Extract provided:
━━━━

There are multiple approaches to manage multiple buffer pools:
- Object Id: embed an object id in record ids and then maintain from objects to specific buffer pools.
- Hashing: hash the page id to select which buffer pool to access.
Pre-Fetching
The DBMS can also prefetch pages based on a query plan in order to reduce the wait between the request of a page end its load in memory.
Scan Sharing
Queries can reuse data retrieved from storage or operator computations. This is done by allowing multiple queries to attach to a single cursor that scans a table. It's also possible to share intermediate results.
If a query stats a scan and if there is one already doing the same operation, then the DBMS will attach the new cursor to the second query cursor.
The DBMS keeps track of where the second query joined the first so that it can retrieve the pages that were already scanned by the first query.
Note
: Scan Sharing is different from Output Caching.

━━━━

Exercise data:
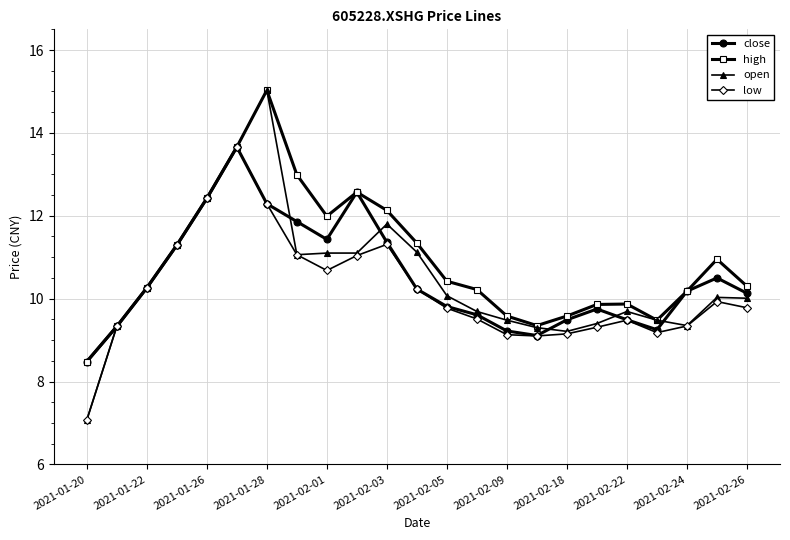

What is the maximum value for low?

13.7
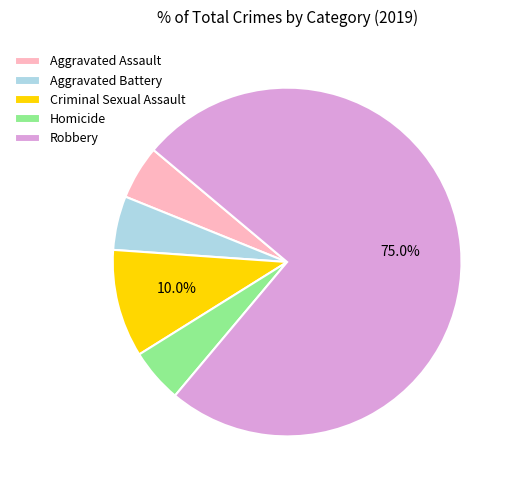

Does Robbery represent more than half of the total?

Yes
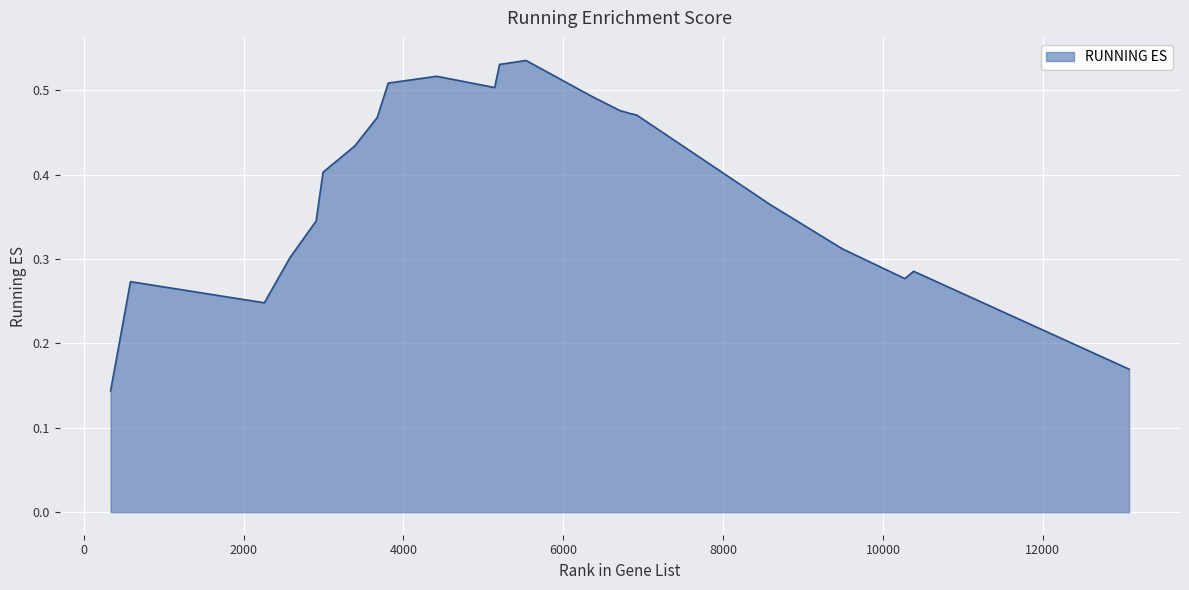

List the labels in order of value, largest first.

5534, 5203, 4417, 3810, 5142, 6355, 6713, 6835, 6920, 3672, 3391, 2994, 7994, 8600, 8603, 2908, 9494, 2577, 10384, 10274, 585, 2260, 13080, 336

━━━━

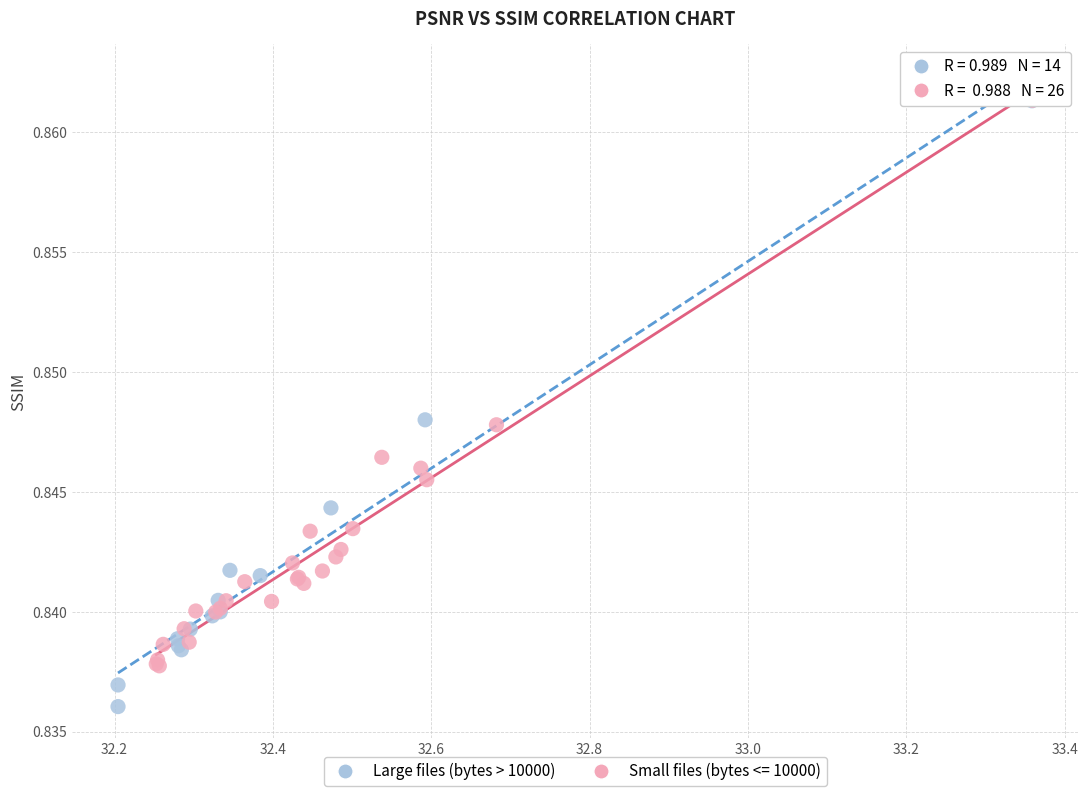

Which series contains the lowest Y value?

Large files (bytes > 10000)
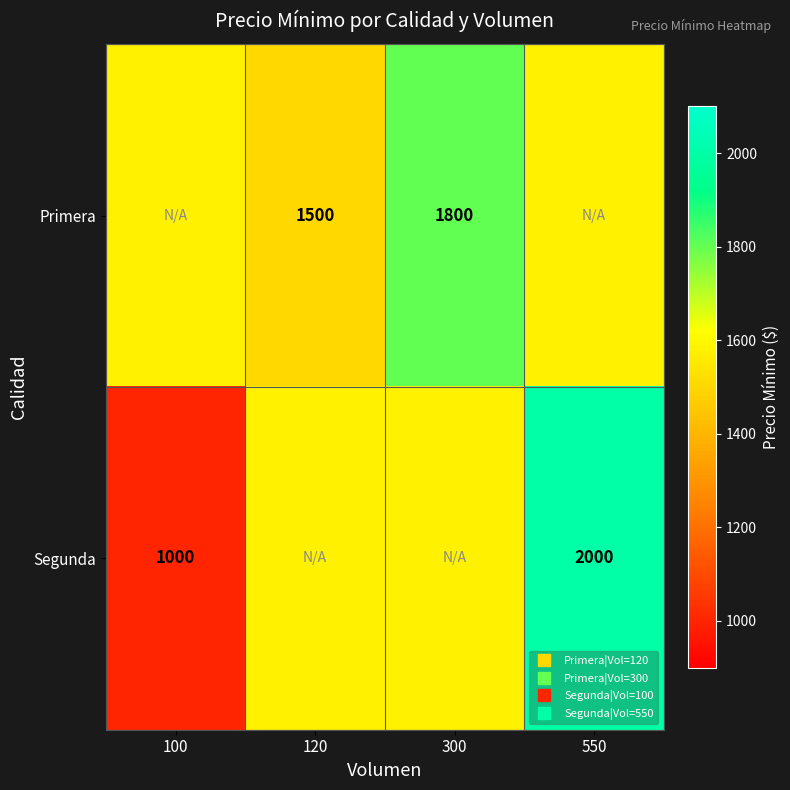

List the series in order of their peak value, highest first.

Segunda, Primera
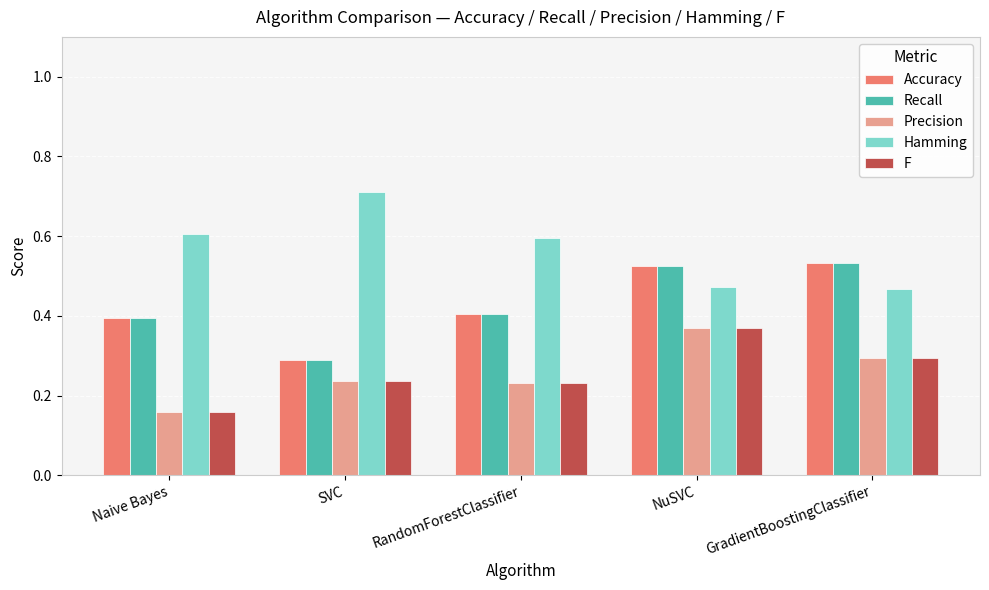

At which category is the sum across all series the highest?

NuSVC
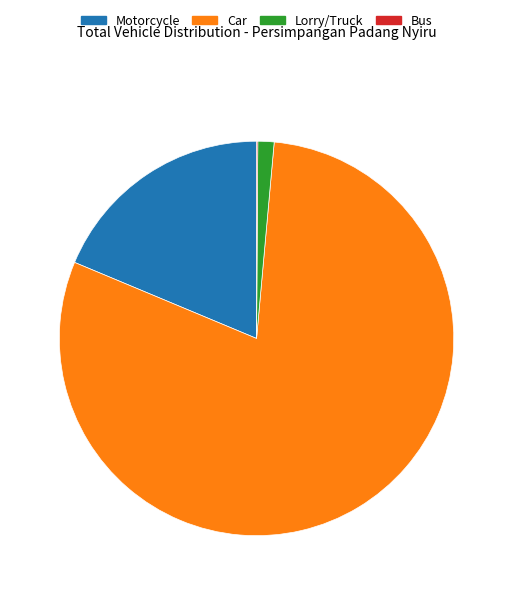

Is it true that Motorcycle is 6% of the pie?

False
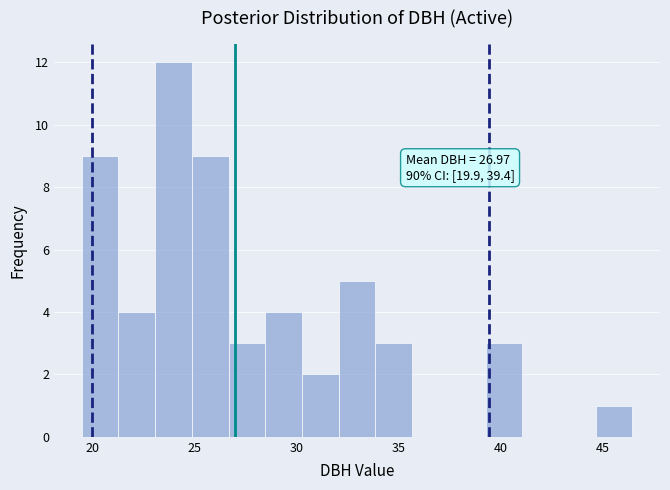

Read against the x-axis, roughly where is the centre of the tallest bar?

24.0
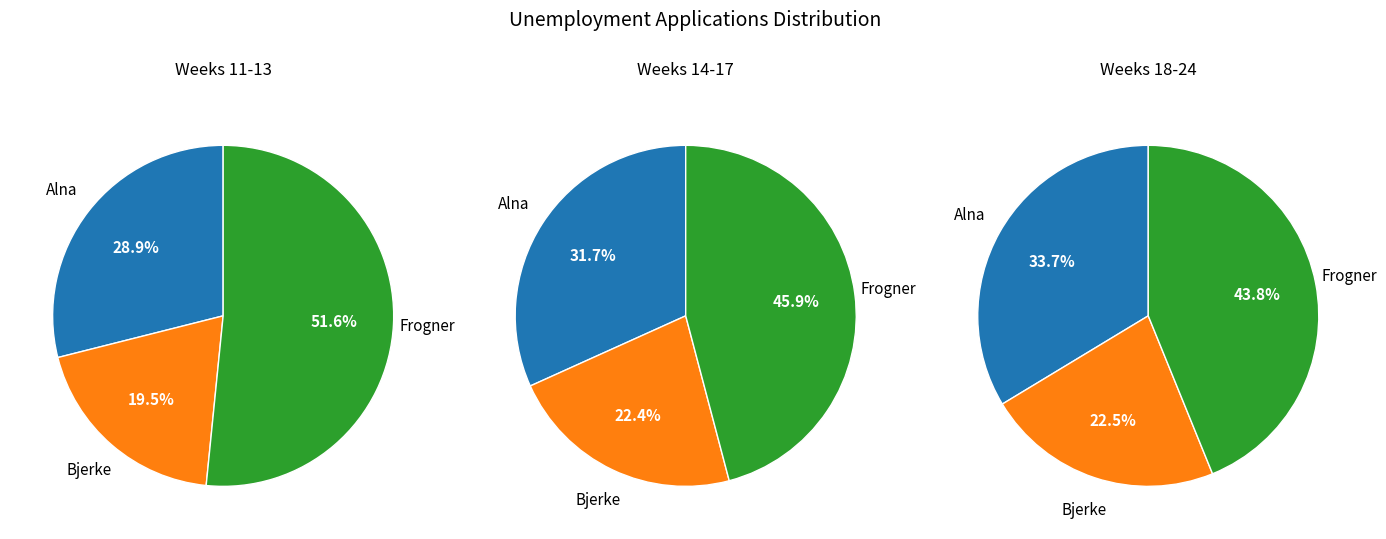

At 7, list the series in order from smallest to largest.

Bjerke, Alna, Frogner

━━━━

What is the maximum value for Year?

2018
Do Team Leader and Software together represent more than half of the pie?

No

━━━━

What you will do:
a) Answer these questions on the passage about DBMS buffer management, one answer per line:
(i) Under the hashing approach, what gets hashed to choose a buffer pool?
(ii) What can the DBMS base its page prefetching on?
(iii) In scan sharing, what does the DBMS keep track of so it can retrieve pages the first query already scanned?
b) Carry on the passage about DBMS buffer management from its final sentence.
The material was taken from a source unrelated to the text.

Answers per task:
a)
(i) The page id.
(ii) A query plan.
(iii) Where the second query joined the first.

b)
Buffer Pool Bypass
The sequential scan will not store fetched pages in the buffer pool to avoid overhead. The used memory is local to the query thread and will be discarded as the scan finishes. This avoids the overhead of going to the page table and of evicting pages if the buffer is full.
OS Page Cache
Most disk operations go through the OS API. Unless the DBMS tells it to, the OS maintains its own filesystem cache.
Most DBMSs use direct I/O (O_DIRECT
) to bypass the OS's cache to avoid redundant copies of pages and the loss of control over I/O, since the DBMS has different eviction policies.
Page Replacement Policies
When the DBMS needs to free up a frame to make space for a new page, it must decide which page to evict from the buffer pool.
Goals:
- Correctness: do not evict pinned data.
- Accuracy: evict rarely used pages.
- Speed
- Metadata Overhead
LRU (Last Recently Used)
Maintain a timestamp of when each page was last accessed. When the DBMS needs to evict a page, select the one with the oldest timestamp.
Note
: Keep the pages in sorted order to reduce search time on eviction
CLOCK
Approximation of LRU without needing a separate timestamp per page.
Each page has a reference bit. When the page is accessed the bit is set to 1.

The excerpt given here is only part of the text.